While the aforementioned studies have made significant progress in mulberry leaf disease detection and identification, there remains potential for improvement in both accuracy and speed when detecting multiple targets under natural conditions. Currently, the state-of-the-art (SOTA) in YOLO algorithms is Mamba-YOLO [
27], which incorporates the unique architecture of Mamba [
28]. Mamba-YOLO integrates the core concepts of Mamba with the YOLO object detection model, leveraging Mamba’s selective mechanism and parallel computing advantages to enhance the model’s adaptability to multi-target detection in complex backgrounds while reducing computational complexity and memory consumption. Experimental results demonstrate that Mamba-YOLO excels in multi-object detection tasks under natural conditions, outperforming traditional YOLO algorithms in both detection accuracy and category recognition capabilities. This provides a new technical direction for real-time detection and precise management of mulberry leaf diseases. Therefore, this study will specifically focus on optimizing the Mamba-YOLO model to further improve its detection accuracy and optimize model size.
5. Conclusions
This study proposes an optimized mulberry leaf disease detection model based on the Mamba-YOLO framework. Through phased module design, wavelet downsampling, and loss function improvements, we validate the research hypothesis of “enhancing multi-object detection accuracy and speed while reducing model complexity”. Experimental results demonstrate the superior performance of the improved model in detecting mulberry pests and diseases under natural environments, with the following key findings:
First, the PMSS Block enhances the local and global feature extraction capabilities of the SSM algorithm through the synergistic integration of the CE Block and the FG Block. The CE Block employs depthwise separable pyramid convolution, improving mAP50 for small lesion detection by 1.0% under low-channel conditions. The FG Block utilizes a multi-dimensional attention mechanism to filter redundant high-channel features, reducing model parameters by 6.7% while increasing computational efficiency by 10%.

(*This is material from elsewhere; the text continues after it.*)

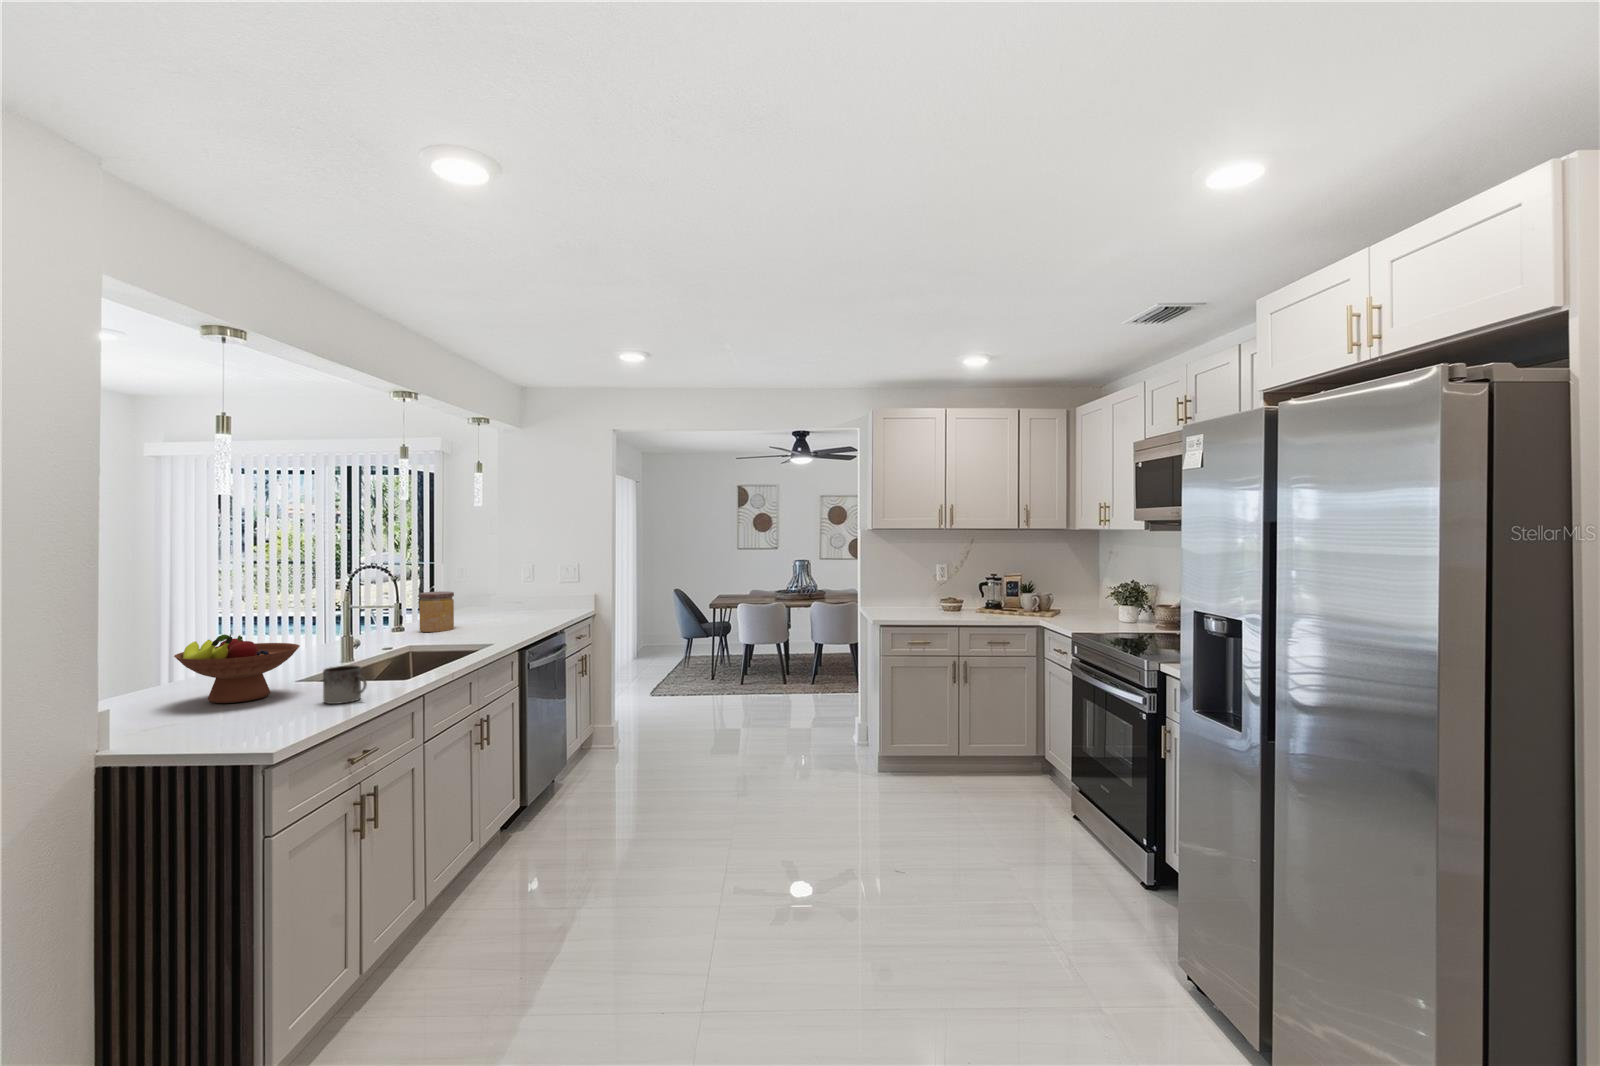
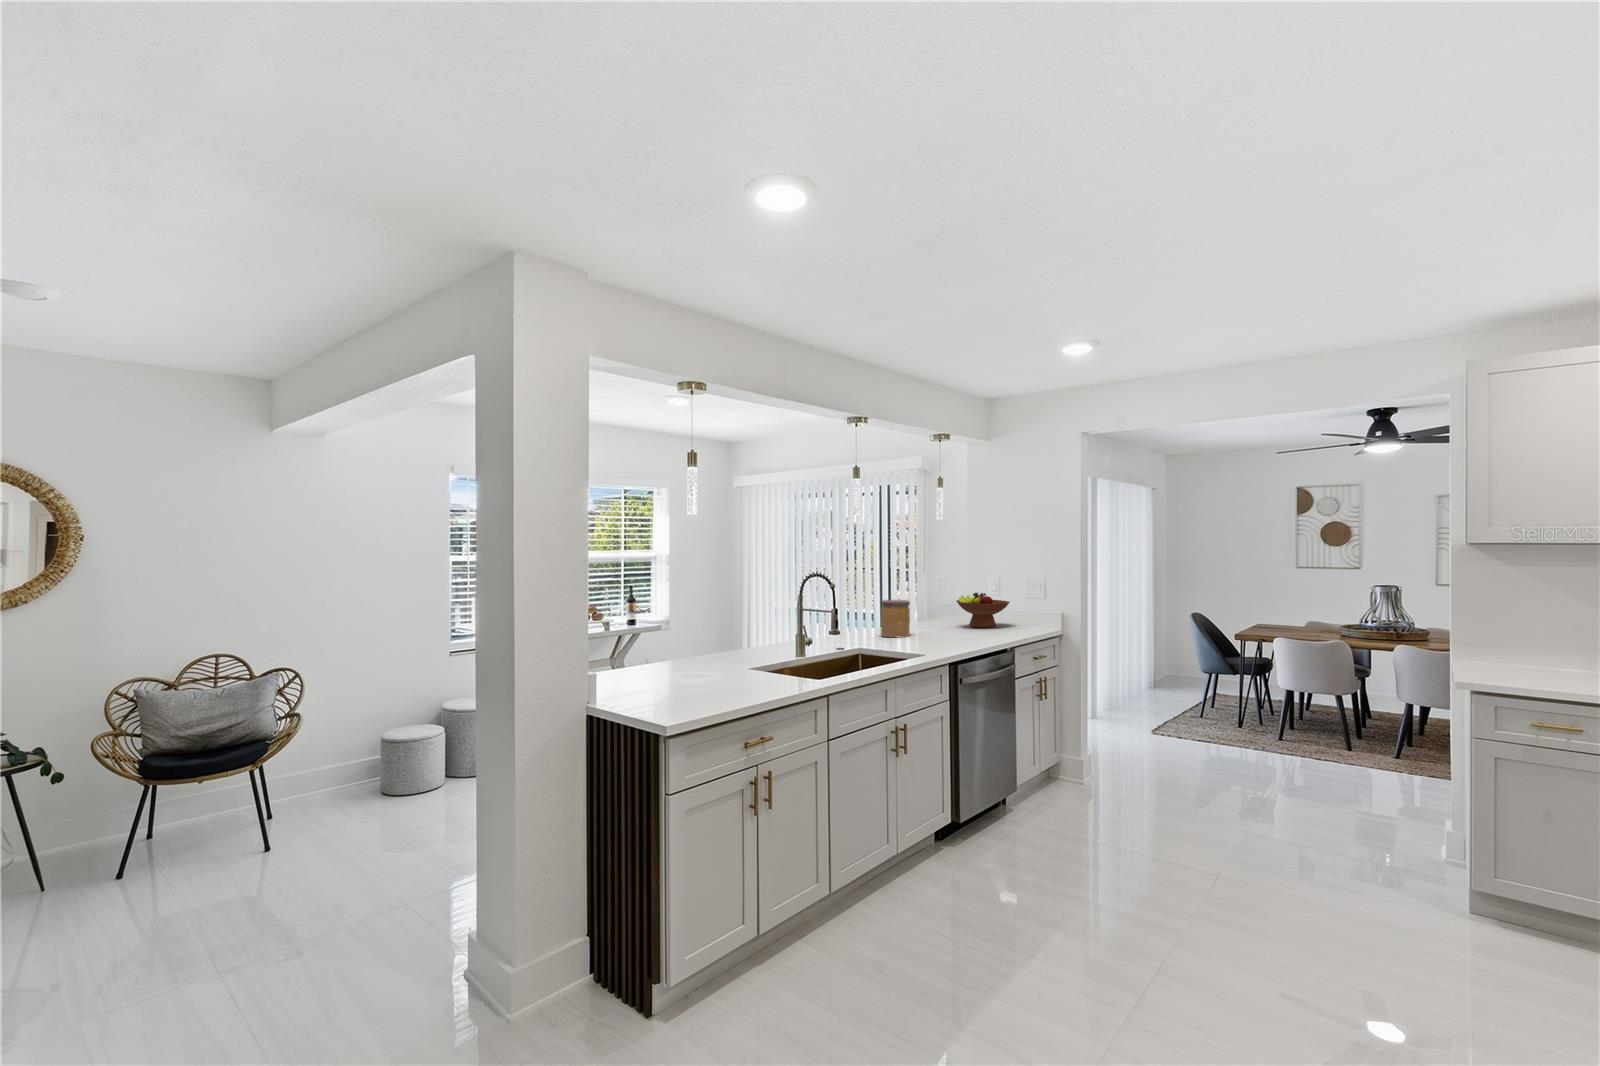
fruit bowl: present [174,634,300,703] -> present [956,593,1010,628]
mug: present [323,665,367,704] -> none [737,661,766,693]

Second, Haar Stem preserves high-frequency texture details of mulberry leaves through multi-resolution analysis, demonstrating its dual advantage of information retention and computational efficiency in agricultural image processing.
Third, the NWD loss function models bounding box similarity via Gaussian distribution, effectively addressing the sensitivity of traditional IoU to geometric deviations in small targets.
Comparative experiments show that the enhanced Mamba-YOLO model achieves leading comprehensive performance in detecting six categories of mulberry pests/diseases: mAP50 of 78.2% and mAP50:95 of 59.9%, significantly outperforming YOLOv8n (74.8%) and YOLOv12s (76.7%). The improved model reduces parameters to 5.6 M (6.7% compression from the baseline 6.0M), with its lightweight characteristics making it suitable for mobile diagnostic tools, providing technical support for precision pesticide application and ecological monitoring in mulberry plantations.
This research establishes an efficient algorithmic framework for intelligent mulberry disease management. Future work will explore cross-crop generalization capabilities and integrate semantic segmentation techniques for lesion area quantification, further advancing precision agriculture and sustainable development.